▶ **WORK REQUEST**
Reproduce word for word, from the entries below, the line with "left eye: (420, 384)", the line with "right eye: (291, 412)", and every line between them, and nothing more.

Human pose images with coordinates
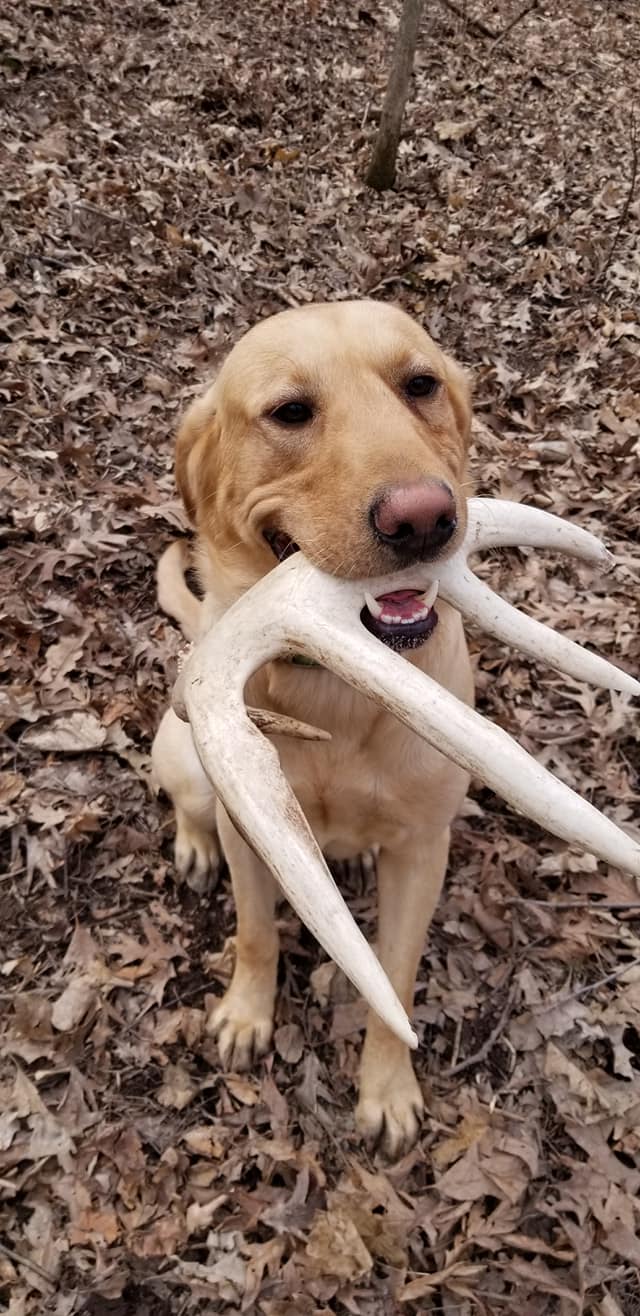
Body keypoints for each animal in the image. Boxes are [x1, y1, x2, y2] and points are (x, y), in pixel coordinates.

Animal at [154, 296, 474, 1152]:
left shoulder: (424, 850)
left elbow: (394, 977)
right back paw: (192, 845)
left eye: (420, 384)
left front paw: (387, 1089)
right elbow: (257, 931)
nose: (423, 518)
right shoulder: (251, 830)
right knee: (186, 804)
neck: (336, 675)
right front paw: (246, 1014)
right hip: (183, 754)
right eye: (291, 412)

...

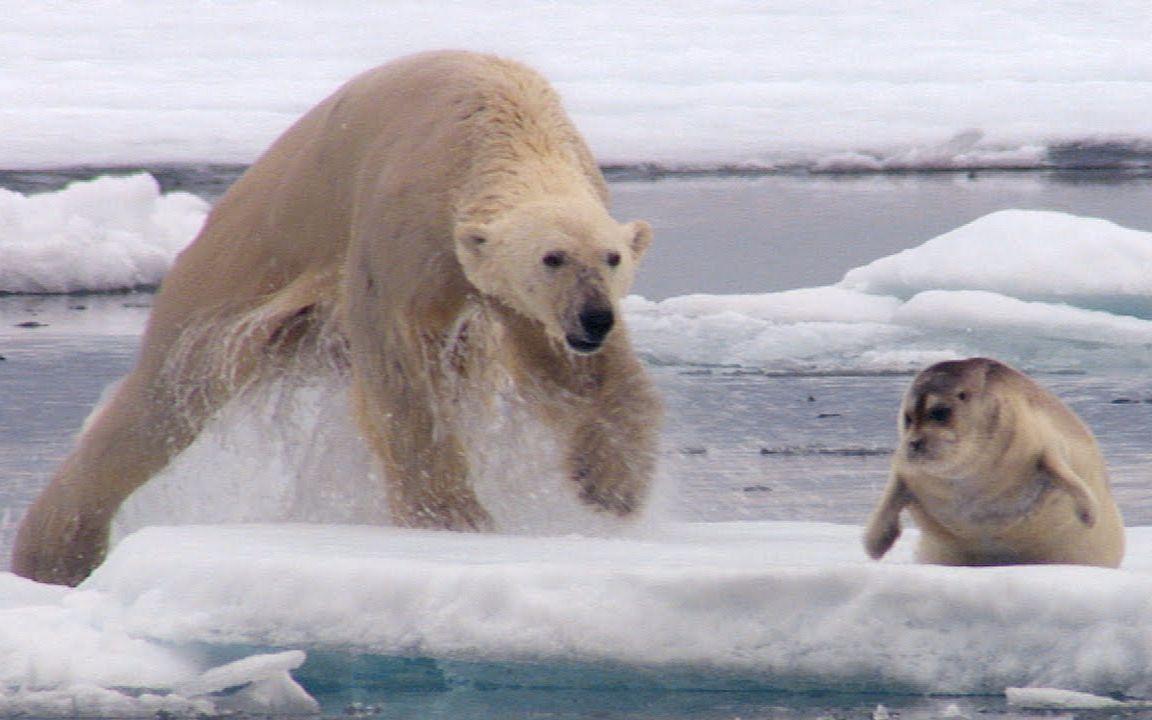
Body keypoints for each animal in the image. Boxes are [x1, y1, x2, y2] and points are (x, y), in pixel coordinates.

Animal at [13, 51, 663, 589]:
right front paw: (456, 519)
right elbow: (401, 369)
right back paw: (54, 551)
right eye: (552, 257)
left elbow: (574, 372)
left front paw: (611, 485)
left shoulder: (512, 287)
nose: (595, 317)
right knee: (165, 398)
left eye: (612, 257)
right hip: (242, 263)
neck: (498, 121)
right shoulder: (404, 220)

▶ **RESPONSE BOX**
left eye: (420, 384)
left front paw: (387, 1089)
right elbow: (257, 931)
nose: (423, 518)
right shoulder: (251, 830)
right knee: (186, 804)
neck: (336, 675)
right front paw: (246, 1014)
right hip: (183, 754)
right eye: (291, 412)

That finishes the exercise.